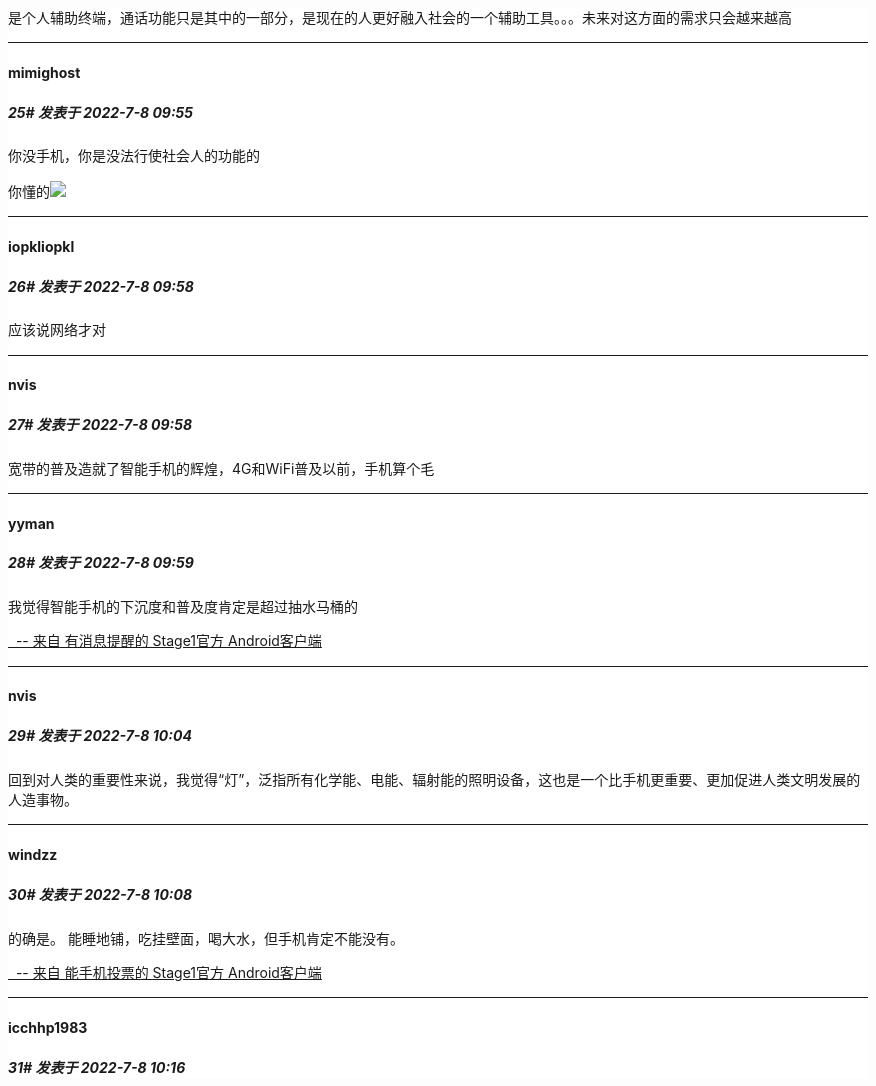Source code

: 是个人辅助终端，通话功能只是其中的一部分，是现在的人更好融入社会的一个辅助工具。。。未来对这方面的需求只会越来越高

*****

####  mimighost  
##### 25#       发表于 2022-7-8 09:55

你没手机，你是没法行使社会人的功能的

你懂的<img src="https://static.saraba1st.com/image/smiley/face2017/067.png" referrerpolicy="no-referrer">

*****

####  iopkliopkl  
##### 26#       发表于 2022-7-8 09:58

应该说网络才对

*****

####  nvis  
##### 27#       发表于 2022-7-8 09:58

宽带的普及造就了智能手机的辉煌，4G和WiFi普及以前，手机算个毛

*****

####  yyman  
##### 28#       发表于 2022-7-8 09:59

我觉得智能手机的下沉度和普及度肯定是超过抽水马桶的

[  -- 来自 有消息提醒的 Stage1官方 Android客户端](https://www.coolapk.com/apk/140634)

*****

####  nvis  
##### 29#       发表于 2022-7-8 10:04

回到对人类的重要性来说，我觉得“灯”，泛指所有化学能、电能、辐射能的照明设备，这也是一个比手机更重要、更加促进人类文明发展的人造事物。

*****

####  windzz  
##### 30#       发表于 2022-7-8 10:08

的确是。
能睡地铺，吃挂壁面，喝大水，但手机肯定不能没有。

[  -- 来自 能手机投票的 Stage1官方 Android客户端](https://www.coolapk.com/apk/140634)



*****

####  icchhp1983  
##### 31#       发表于 2022-7-8 10:16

• • • •

PROBLEM TO WORK ON — Give again the closing portion of the entries, from the line with "发表于 2022-7-8 10:04" through the last line. Keep it exact and add nothing.

OUTPUT FOR THIS EXERCISE —
##### 29#       发表于 2022-7-8 10:04

回到对人类的重要性来说，我觉得“灯”，泛指所有化学能、电能、辐射能的照明设备，这也是一个比手机更重要、更加促进人类文明发展的人造事物。

*****

####  windzz  
##### 30#       发表于 2022-7-8 10:08

的确是。
能睡地铺，吃挂壁面，喝大水，但手机肯定不能没有。

[  -- 来自 能手机投票的 Stage1官方 Android客户端](https://www.coolapk.com/apk/140634)



*****

####  icchhp1983  
##### 31#       发表于 2022-7-8 10:16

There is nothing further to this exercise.